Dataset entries
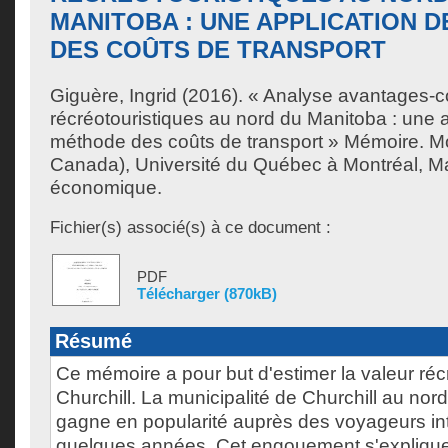
MANITOBA : UNE APPLICATION 
DES COÛTS DE TRANSPORT
Giguère, Ingrid
(2016). « Analyse avantages-co
récréotouristiques au nord du Manitoba : une a
méthode des coûts de transport » Mémoire. M
Canada), Université du Québec à Montréal, Ma
économique.
Fichier(s) associé(s) à ce document :
PDF
Télécharger (870kB)
Résumé
Ce mémoire a pour but d'estimer la valeur réc
Churchill. La municipalité de Churchill au no
gagne en popularité auprès des voyageurs in
quelques années. Cet engouement s'explique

▸ WHAT YOU HAVE TO DO:
The data above must be written out again word for word, without its pictures.

▸ RESPONSE TO THE TASK:
MANITOBA : UNE APPLICATION 
DES COÛTS DE TRANSPORT
Giguère, Ingrid
(2016). « Analyse avantages-co
récréotouristiques au nord du Manitoba : une a
méthode des coûts de transport » Mémoire. M
Canada), Université du Québec à Montréal, Ma
économique.
Fichier(s) associé(s) à ce document :
PDF
Télécharger (870kB)
Résumé
Ce mémoire a pour but d'estimer la valeur réc
Churchill. La municipalité de Churchill au no
gagne en popularité auprès des voyageurs in
quelques années. Cet engouement s'explique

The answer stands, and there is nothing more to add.